* [Information]
■ ■ ■ ■
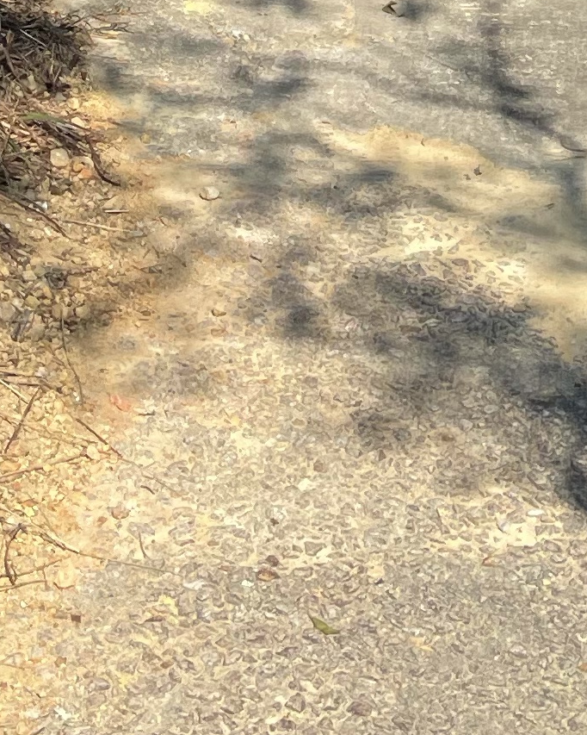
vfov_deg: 13.1
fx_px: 2607
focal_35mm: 120
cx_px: 251
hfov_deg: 12.8
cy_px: -876
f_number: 1.6
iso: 32
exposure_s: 1/2012
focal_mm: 5.1
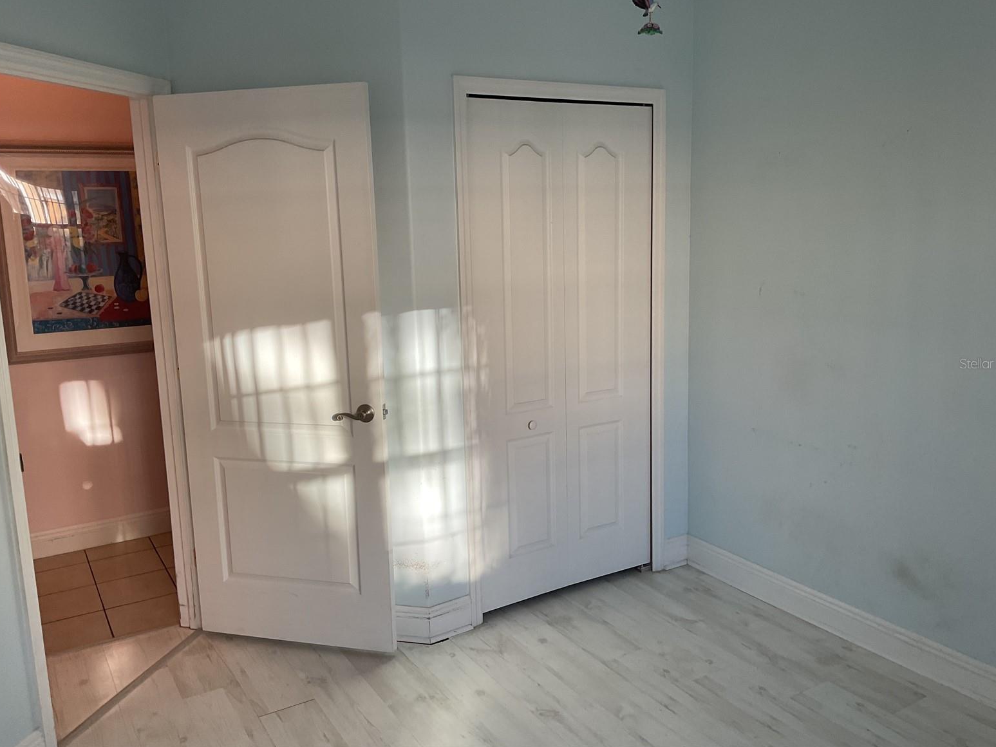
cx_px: 505
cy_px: 363
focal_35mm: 30
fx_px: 863
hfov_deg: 60.0
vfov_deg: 46.8
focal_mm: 3
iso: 40
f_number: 1.8
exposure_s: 1/120
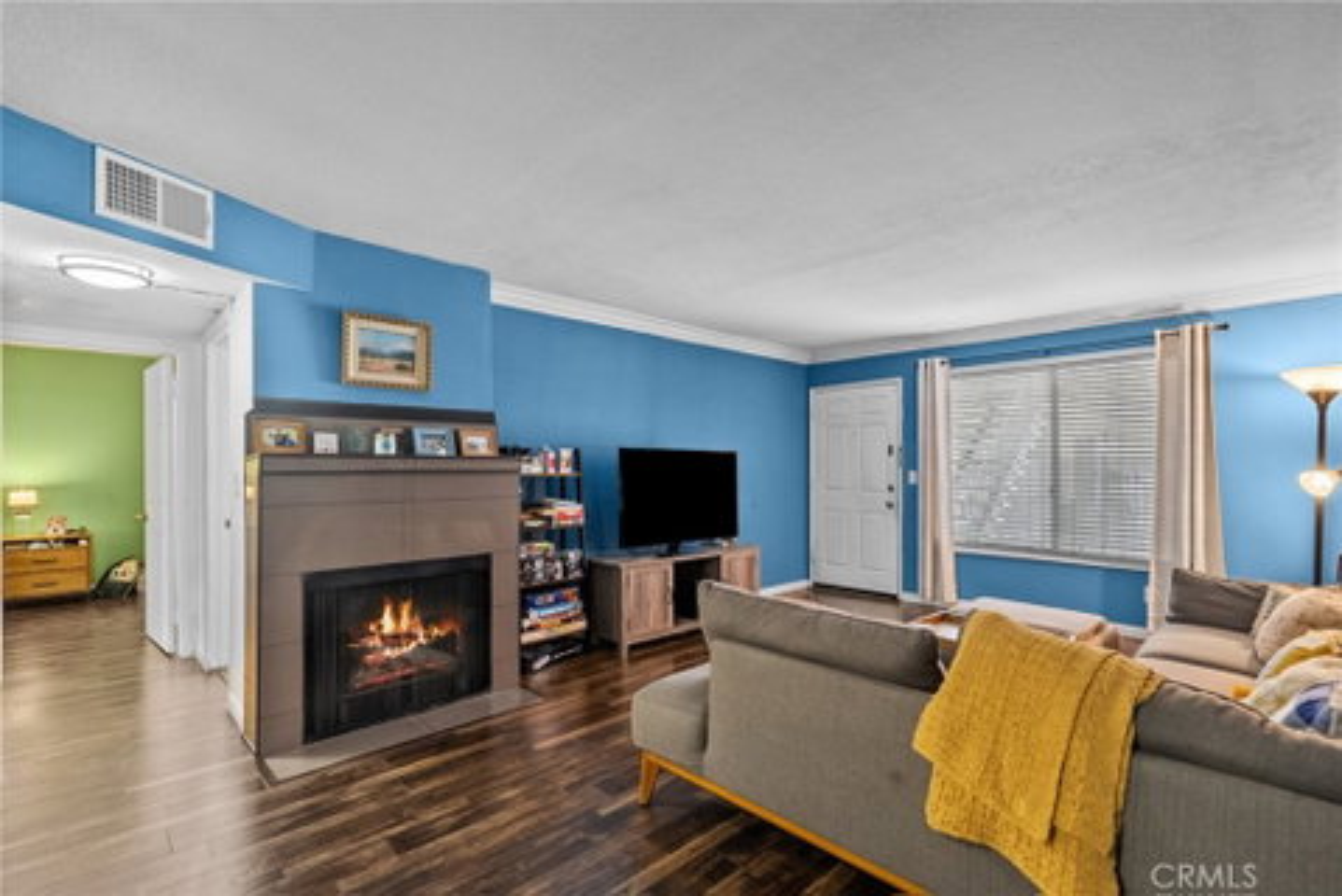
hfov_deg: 96.7
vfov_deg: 73.8
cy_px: 448
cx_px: 671
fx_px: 597
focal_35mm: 16
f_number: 8
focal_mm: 16
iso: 2000
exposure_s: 1/6
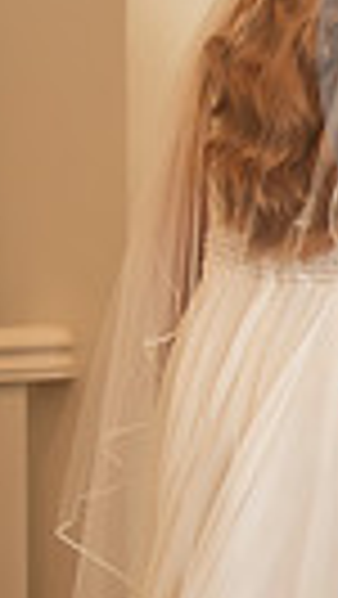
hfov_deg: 3.0
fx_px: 6266
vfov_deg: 5.5
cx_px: 1032
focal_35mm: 394
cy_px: 101
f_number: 2.8
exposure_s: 1/250
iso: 500
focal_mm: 86
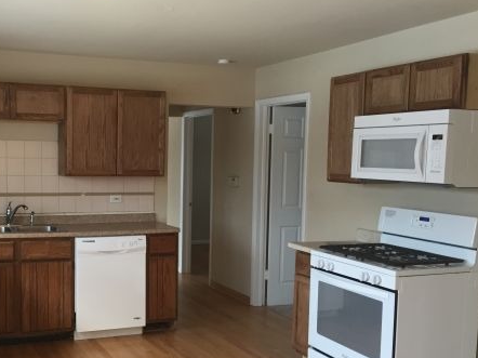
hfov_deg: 43.8
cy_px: 211
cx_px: 140
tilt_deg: -5.3
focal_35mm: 42
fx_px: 580
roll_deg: -0.4
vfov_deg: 34.2
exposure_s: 1/30
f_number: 2.2
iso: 80
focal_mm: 4.15
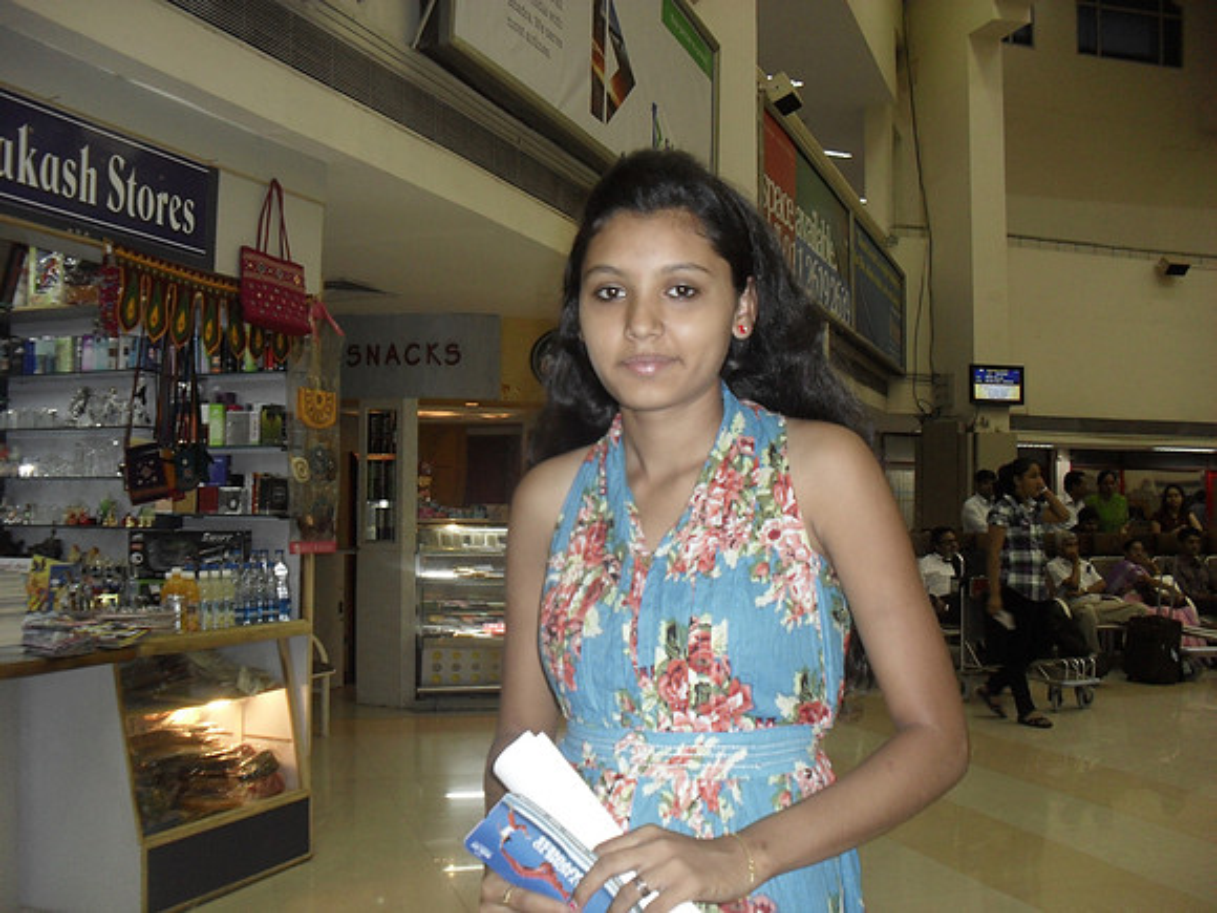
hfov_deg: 52.6
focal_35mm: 35
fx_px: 1231
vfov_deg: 40.7
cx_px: 608
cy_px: 456
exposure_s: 1/45
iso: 200
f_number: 3.2
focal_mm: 6.3
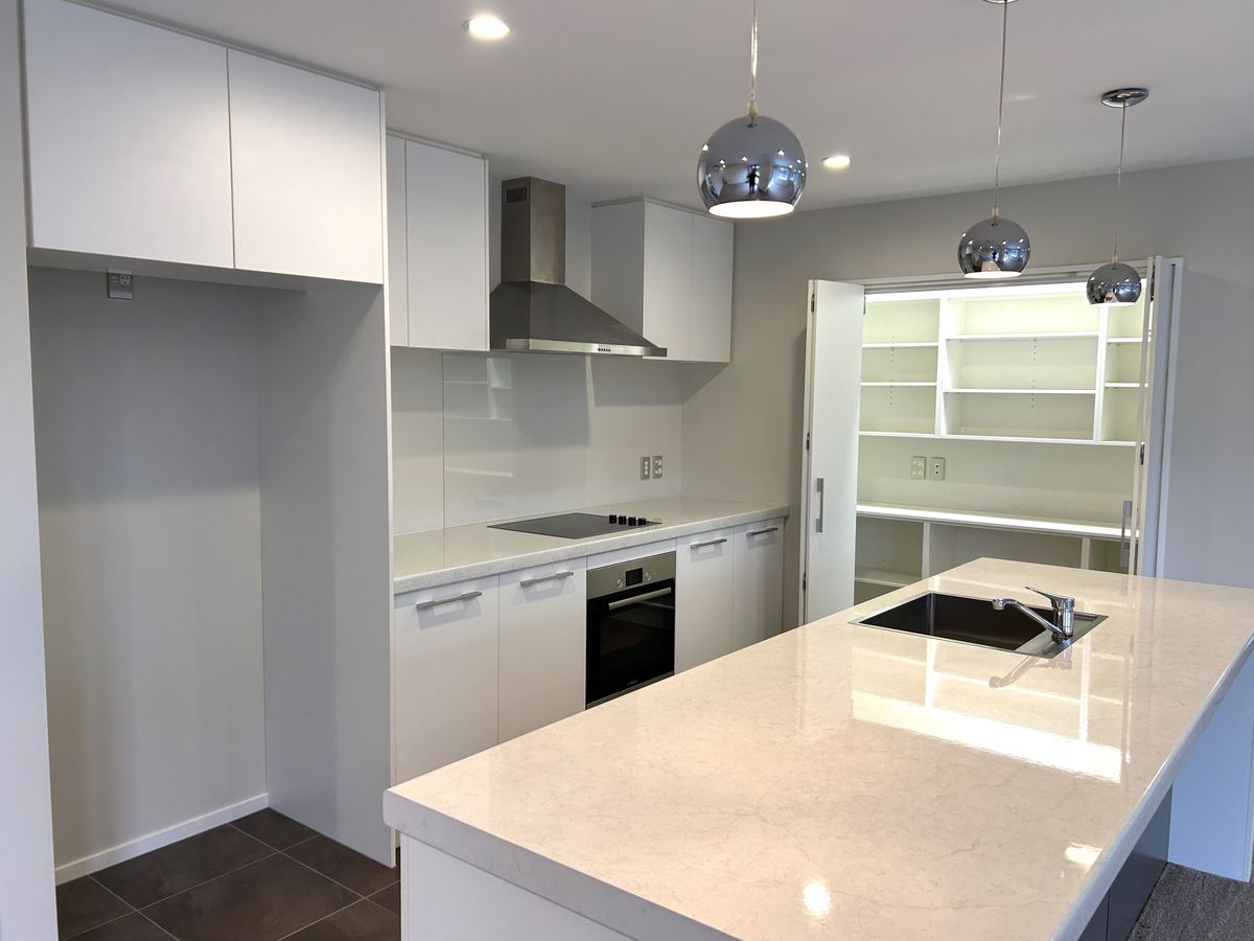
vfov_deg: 53.1
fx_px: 942
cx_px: 627
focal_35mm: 26
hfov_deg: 67.3
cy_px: 470
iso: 64
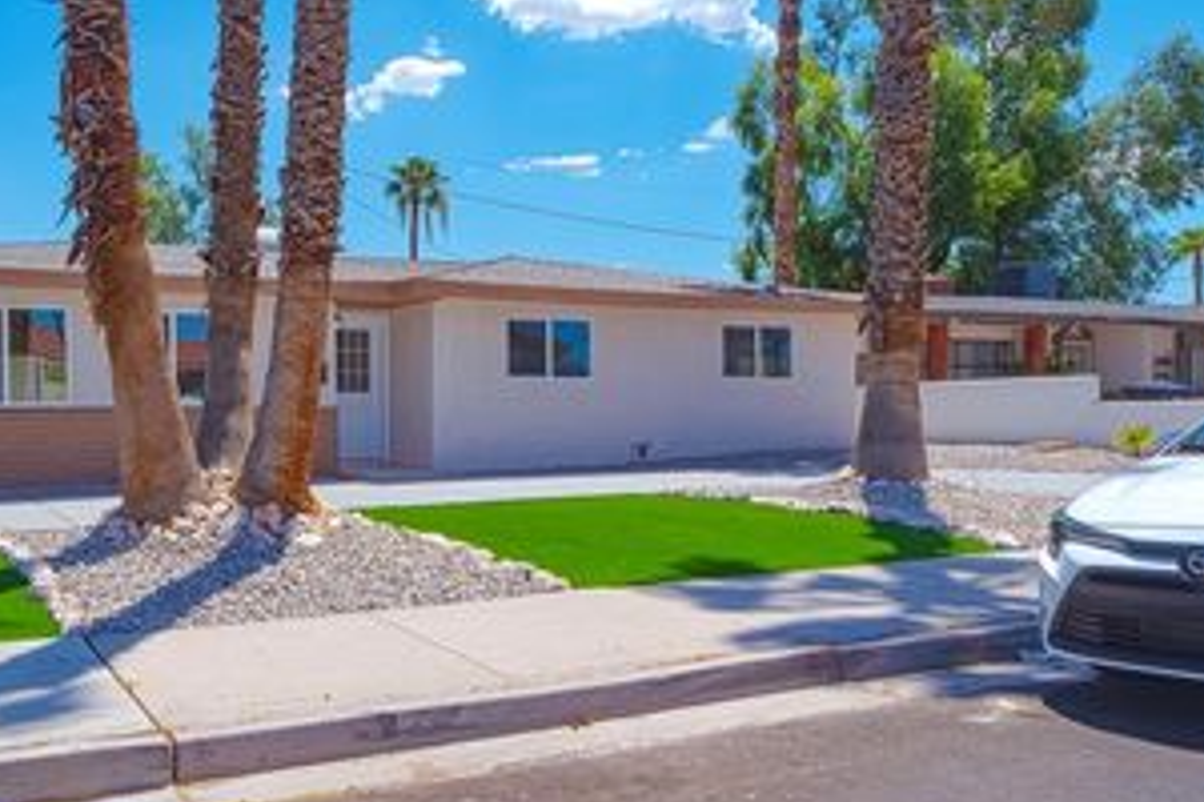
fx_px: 1003
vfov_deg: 43.3
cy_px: 303
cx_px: 345
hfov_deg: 59.6
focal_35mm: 30
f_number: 13
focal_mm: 12
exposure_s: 1/40
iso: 100
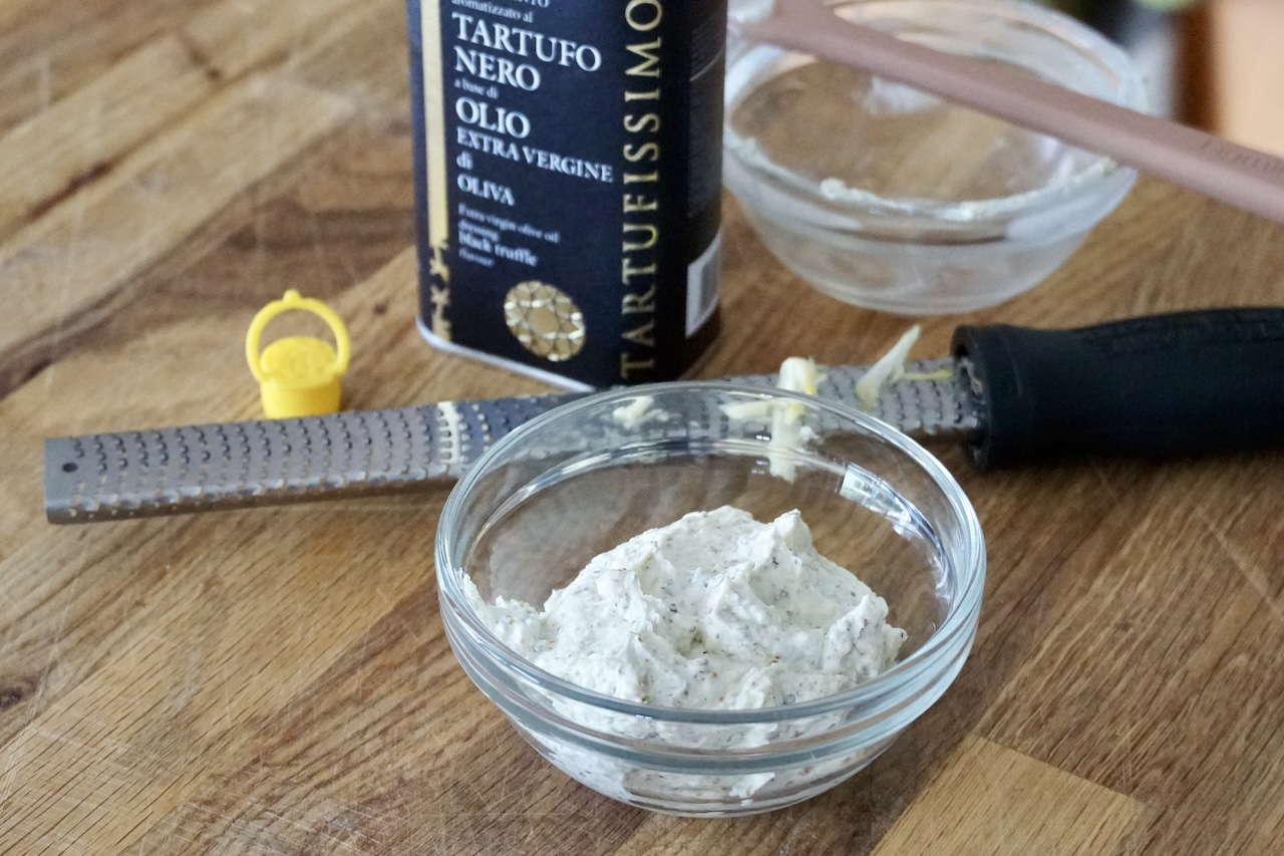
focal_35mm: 63
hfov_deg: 31.9
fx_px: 2247
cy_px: 428
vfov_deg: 21.6
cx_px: 642
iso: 6400
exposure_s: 1/125
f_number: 5
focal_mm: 42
■ ■ ■ ■
* [Your goal]
Leave the pictures out, and restate exactly the lines from the start of the records through the one that contains "tilt_deg: -5.3".

* [Answer for this exercise]
vfov_deg: 13.1
fx_px: 2607
focal_35mm: 120
cx_px: 251
hfov_deg: 12.8
cy_px: -876
f_number: 1.6
iso: 32
exposure_s: 1/2012
focal_mm: 5.1
cx_px: 505
cy_px: 363
focal_35mm: 30
fx_px: 863
hfov_deg: 60.0
vfov_deg: 46.8
focal_mm: 3
iso: 40
f_number: 1.8
exposure_s: 1/120
hfov_deg: 96.7
vfov_deg: 73.8
cy_px: 448
cx_px: 671
fx_px: 597
focal_35mm: 16
f_number: 8
focal_mm: 16
iso: 2000
exposure_s: 1/6
hfov_deg: 3.0
fx_px: 6266
vfov_deg: 5.5
cx_px: 1032
focal_35mm: 394
cy_px: 101
f_number: 2.8
exposure_s: 1/250
iso: 500
focal_mm: 86
hfov_deg: 43.8
cy_px: 211
cx_px: 140
tilt_deg: -5.3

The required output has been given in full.